How Do You Feel About Making Mistakes?
What you do with them will have a huge impact on your life
Recently, I was talking with a friend. We were discussing the fact that I hated having anyone listen to me play or practice when I was a kid. There were a couple of reasons for that, but one of the biggest was that I was afraid to make a mistake.
Over the years, this would show up again and again in various aspects of my life, often to my detriment — because of course, as soon as you try to be perfect, you’ve already set yourself up for failure because we’re human. We can’t be perfect, no matter how hard we try.
Fearing making a mistake, or perfectionism, can have various roots. In my case, it had its seeds in being taken from my 15-year-old birth mother after a few weeks, then stuck in foster care (not sure how many “mothers” I’d have bonded with during that time — at least one) — then adopted at about 6 months old by a mother who never liked me from Day 1.
So with at least two broken “mother bonds” and then having a mother who was rejecting and unloving, that little girl deep inside me was primed and ready to feel like she was flawed. Defective. Damaged. If no one wanted her, there must have been something wrong with her.
Of course, the next step was to think that maybe if she was perfect, she would be loved. Maybe if she was perfect, she wouldn’t be sent away. Again.
Amazing how the subconscious works, isn’t it? Even in a baby who doesn’t know actual words, these are the feelings that manifested deep in a little soul, and ultimately they would play out in self-destructive and unhealthy behaviours for decades.
With that at the core of my being, my mother added to it with frequent insults. I was ugly. I was stupid. Oh, stupid. I heard that one a lot. That, and “You’ll never amount to anything.”
I wasn’t a perfectionist in all aspects of my life but it certainly showed up in ways that were ultimately detrimental to my overall happiness and wellbeing. Like when I was a single mum with three kids and studying social work. I’d got divorced and being a high school drop-out, I needed to do something so I could get a decent job and support myself and my kids.
I’d been getting straight A grades throughout the program and had somehow managed to avoid one particular instructor who was notorious for giving even top students Cs and Ds. Every semester, I heaved a huge sigh of relief when miraculously, I’d avoided his classes yet again.
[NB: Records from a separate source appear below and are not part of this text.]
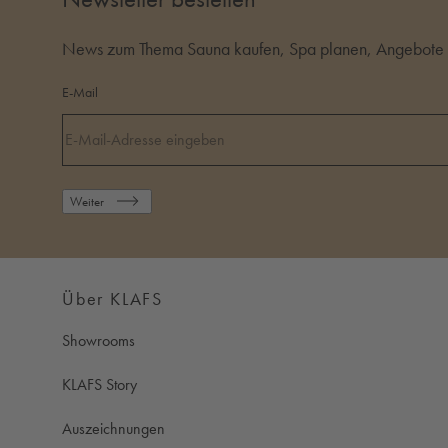
News zum Thema Sauna kaufen, Spa planen, Angebote i
E-Mail
Weiter
Über KLAFS
Showrooms
KLAFS Story
Auszeichnungen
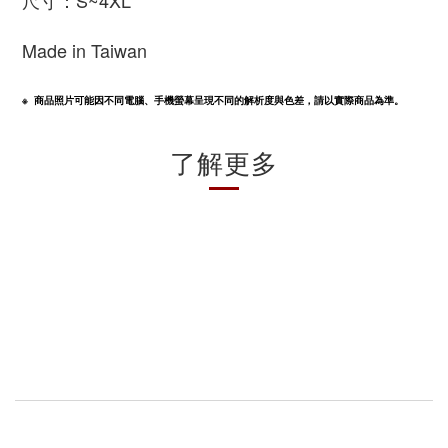
尺寸：S~4XL
Made in Taiwan
※  商品照片可能因不同電腦、手機螢幕呈現不同的解析度與色差，請以實際商品為準。
了解更多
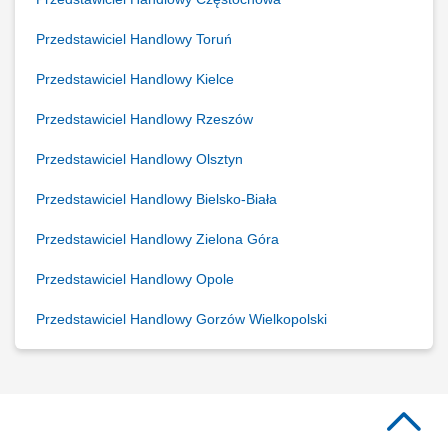
Przedstawiciel Handlowy Toruń
Przedstawiciel Handlowy Kielce
Przedstawiciel Handlowy Rzeszów
Przedstawiciel Handlowy Olsztyn
Przedstawiciel Handlowy Bielsko-Biała
Przedstawiciel Handlowy Zielona Góra
Przedstawiciel Handlowy Opole
Przedstawiciel Handlowy Gorzów Wielkopolski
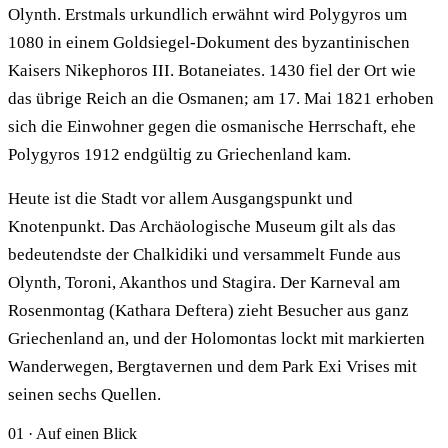
Olynth. Erstmals urkundlich erwähnt wird Polygyros um
1080 in einem Goldsiegel-Dokument des byzantinischen
Kaisers Nikephoros III. Botaneiates. 1430 fiel der Ort wie
das übrige Reich an die Osmanen; am 17. Mai 1821 erhoben
sich die Einwohner gegen die osmanische Herrschaft, ehe
Polygyros 1912 endgültig zu Griechenland kam.
Heute ist die Stadt vor allem Ausgangspunkt und
Knotenpunkt. Das Archäologische Museum gilt als das
bedeutendste der Chalkidiki und versammelt Funde aus
Olynth, Toroni, Akanthos und Stagira. Der Karneval am
Rosenmontag (Kathara Deftera) zieht Besucher aus ganz
Griechenland an, und der Holomontas lockt mit markierten
Wanderwegen, Bergtavernen und dem Park Exi Vrises mit
seinen sechs Quellen.
01 · Auf einen Blick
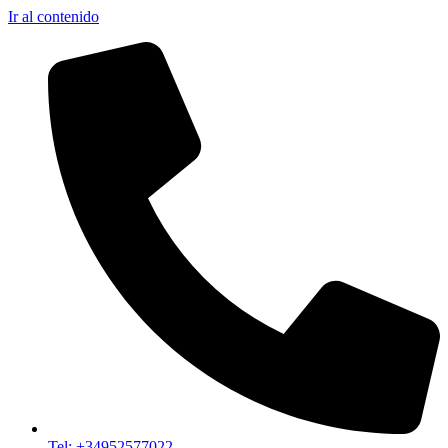
Ir al contenido
Tel: +34952577022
Then I got married in the spring before the last year of the program. Rather than risk the humiliation of his grades and trashing my perfect 4.0 GPA, I quit the program, with my excuse being that I wanted to stay home with my children. To be fair, that was always my preference. But it was kinda dumb to have worked that hard and got that far, only to throw it away because I feared those awful grades.
Sometimes that perfectionistic streak was just plain ridiculous. Like when I studied homeopathy several years after the social work debacle. During the entire 4-year homeopathy program, there were something like 160-ish assignments. I got an “A” on every one of them except two, where I got an “A-”. I was horrified. Embarrassed. Simply could NOT cope with that.
Fortunately, we were allowed to redo assignments if we weren’t happy with our grades so I took the little bit of “oops, you could have added or done this” feedback, ran with it, wrote stellar essays and got rid of that bloody “minus” on both of them.
I look back at that now and laugh.
In the many years since that time, I’ve continued to work at healing those deep wounds going back to my earliest existence. I’ve chipped away at facing the damaging beliefs, and creating better ones. I’ve dared do all sorts of terrifying things and proved to myself that I’m anything but stupid. In fact, I’m highly intelligent and capable. I’ve gone from having zero confidence and absolutely hating myself to seeing and respecting my strengths, talents and natural abilities.
I’ve come a long way in building self-esteem, self-respect, and finally reaching a place of self-love.
It doesn’t matter a damn who loves me — or doesn’t — as long as I love myself.
Then there are those “life mistakes” —the ones where we’ve made a decision that didn’t turn out as we’d hoped, like oops, marrying “the wrong person.” Accepting “the wrong job.” Hanging a left when you really wish you’d have hung a right in whatever aspect of life that happens to be.
Do you view these as mistakes? Do you look at them with regret? Or do you see them as opportunities to learn? Do you take forever to make a decision because you’re afraid to get it wrong?
Do I like making “mistakes”? Nope. But I can shrug them off now. Some of them might sting for a while — even a long while. But it’s still okay. I see them as being outcomes I hadn’t expected or wanted, and keep moving forward. Will I make more? I hope so. It’ll mean I haven’t given up and stopped living. It’ll mean I’m still doing stuff, trying something new, or that I took a risk. Nothing good ever happens unless you’re willing to take risks.
Being perfect is impossible. Attempting to be perfect doesn’t make you happy. And it sure doesn’t get you loved. And if that’s someone’s criteria for loving you, you can absolutely do without that person, no matter who it is.